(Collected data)
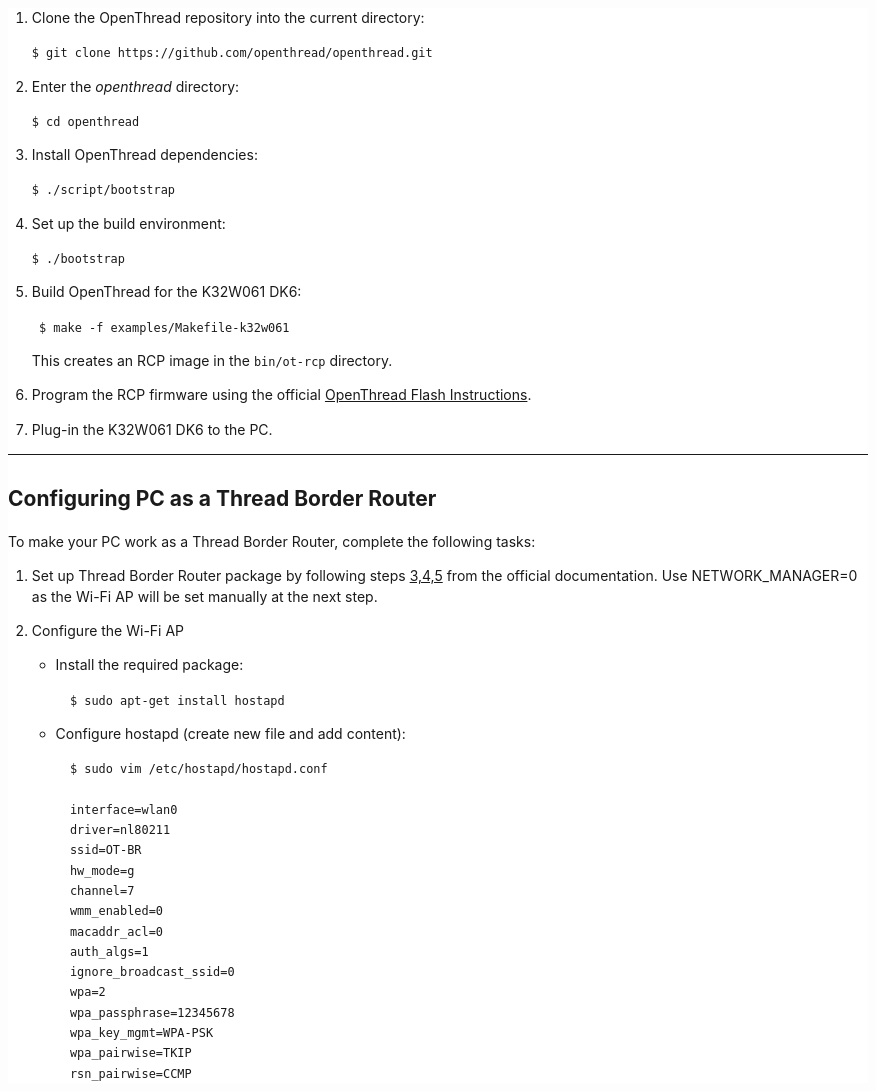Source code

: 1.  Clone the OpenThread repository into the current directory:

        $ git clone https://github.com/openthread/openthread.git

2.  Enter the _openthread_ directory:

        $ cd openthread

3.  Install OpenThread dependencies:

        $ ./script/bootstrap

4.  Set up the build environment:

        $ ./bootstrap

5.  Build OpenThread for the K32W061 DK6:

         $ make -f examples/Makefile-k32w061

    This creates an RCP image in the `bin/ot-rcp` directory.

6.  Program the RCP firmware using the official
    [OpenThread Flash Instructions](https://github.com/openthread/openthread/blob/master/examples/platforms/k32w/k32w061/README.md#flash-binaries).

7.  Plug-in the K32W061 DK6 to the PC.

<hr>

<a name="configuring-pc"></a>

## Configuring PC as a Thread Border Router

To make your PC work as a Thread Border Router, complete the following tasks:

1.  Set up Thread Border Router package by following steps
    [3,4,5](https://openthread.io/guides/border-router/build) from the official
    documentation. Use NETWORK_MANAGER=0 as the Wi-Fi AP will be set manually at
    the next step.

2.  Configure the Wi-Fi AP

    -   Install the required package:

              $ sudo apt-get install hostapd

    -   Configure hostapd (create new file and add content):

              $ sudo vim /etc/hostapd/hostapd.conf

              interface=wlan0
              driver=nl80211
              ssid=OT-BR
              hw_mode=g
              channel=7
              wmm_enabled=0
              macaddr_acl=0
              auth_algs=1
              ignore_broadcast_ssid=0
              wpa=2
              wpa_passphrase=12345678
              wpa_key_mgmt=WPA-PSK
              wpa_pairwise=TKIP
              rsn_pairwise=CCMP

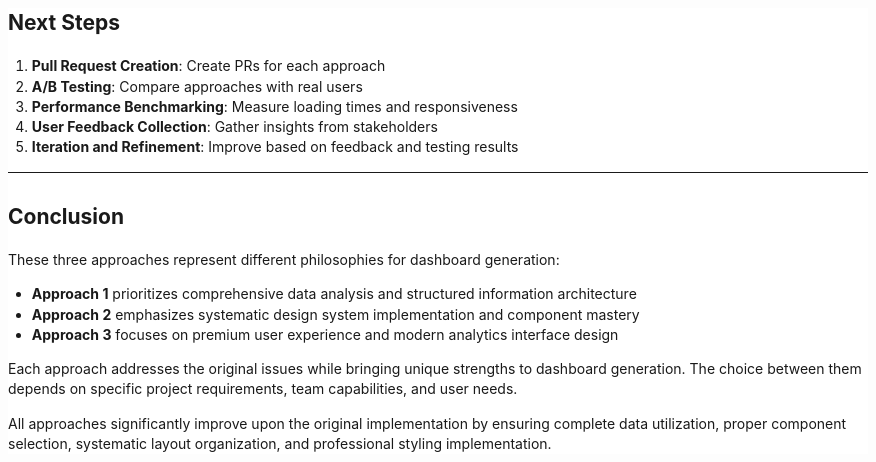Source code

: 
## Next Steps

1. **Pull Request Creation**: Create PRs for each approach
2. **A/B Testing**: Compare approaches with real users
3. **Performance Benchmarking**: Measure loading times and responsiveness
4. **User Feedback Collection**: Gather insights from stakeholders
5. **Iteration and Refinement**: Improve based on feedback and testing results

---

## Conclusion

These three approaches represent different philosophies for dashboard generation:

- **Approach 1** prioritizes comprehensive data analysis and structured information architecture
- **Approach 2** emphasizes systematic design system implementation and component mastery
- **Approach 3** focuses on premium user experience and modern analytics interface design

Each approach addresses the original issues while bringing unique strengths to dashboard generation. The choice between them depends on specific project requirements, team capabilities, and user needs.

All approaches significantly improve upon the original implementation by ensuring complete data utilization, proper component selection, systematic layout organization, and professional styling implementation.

About this task:
Show every line in the items above that contains the string "official", matching case exactly.

Task solution:
6.  Program the RCP firmware using the official
    [3,4,5](https://openthread.io/guides/border-router/build) from the official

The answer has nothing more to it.